Nondestructive testing technologies that can detect delamination in hot-mix asphalt (HMA), operate at reasonable travel speed, and cover full lane width.
Advanced Methods to Identify Pavement Delamination (R06D)
Delamination between asphalt layers can contribute to several types of pavement surface distresses, such as cracking in the wheel paths and tearing in the surface, which are detrimental to the longevity of pavement performance. Delamination is primarily due to layer debonding or stripping that cannot be detected by visual inspection, particularly in the early stages of the problem. Manual destructive methods for evaluating the pavement structure for severity and extent of discontinuities can be time consuming and expensive. Agencies need a method of detecting the location and severity of delamination before the pavement deficiency causes visible pavement distress.
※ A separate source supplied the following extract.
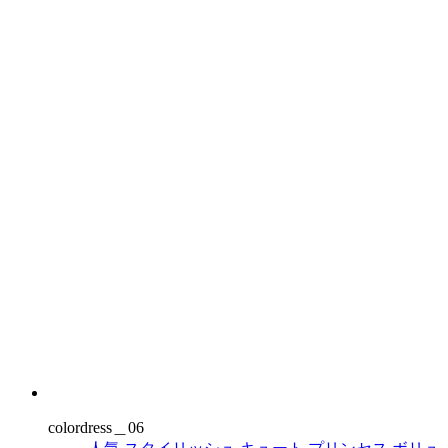
colordress＿06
Developed through the second Strategic Highway Research Program (SHRP2), three new technologies make advances in the detection of subsurface discontinuity of asphalt pavement. Ground‐penetrating radar (GPR) uses a lane‐width multi‐antenna array with a frequency sweep that can be operated at speeds up to 40 miles per hour. Multiple pairs of hardware reduce the number of passes required to cover the lane width. GPR also has an automated test frequency (every six inches) that accelerates the ability to acquire data. The impact echo (IE), combined with seismic analysis of surface waves (SASW) system completes data collection in less than 1 percent of the time required by manual point testing. The software uses real‐time display to monitor the quality of the data collection. The IE software can provide immediate results in identifying suspect pavement variations, which significantly reduces the time and safety issues associated with current manual testing of a surveyed grid within a lane closure.
Who can use these tools?
Highway agencies might consider the use of GPR and IE/SASW, or both, for identifying project-level pavement delamination and debonding. While these technologies are currently available, highway agencies play a vital role in further developing them into readily implementable products. Proof of concept pilot projects are needed to not only validate the results, but also to encourage equipment manufacturers to advance the technology, hardware, and data analysis software; the ultimate goal being real-time reliable results that would be valuable not only for project-level quality control and forensics, but also network-level pavement assessment.
GPR and IE/SASW can be valuable project-level tools used independently or in a series to assist the engineer in identifying pavement discontinuity. Enhanced GPR technology is a significant step forward. This technology, which comes with a lane‐width, multi‐antenna array to provide an accurate full‐lane measurement, is an improvement over the current one‐ and two‐antenna systems, which need several passes across a lane to obtain a complete measurement. This translates into time savings and improved safety. The improved technology allows the engineer or technician to narrow the manual analysis to identified locations where the GPR signal changed—isolating the depth of discontinuity, identifying variations in the pavement, and providing a relative degree of severity. As the NDT industry continues to improve both hardware and software, these NDT tools should become more effective tools for pavement evaluation. Presently none of the NDT technologies can conclusively distinguish between types of pavement discontinuities or why the change occurred. Coring will still be required to confirm the nature of the discontinuity.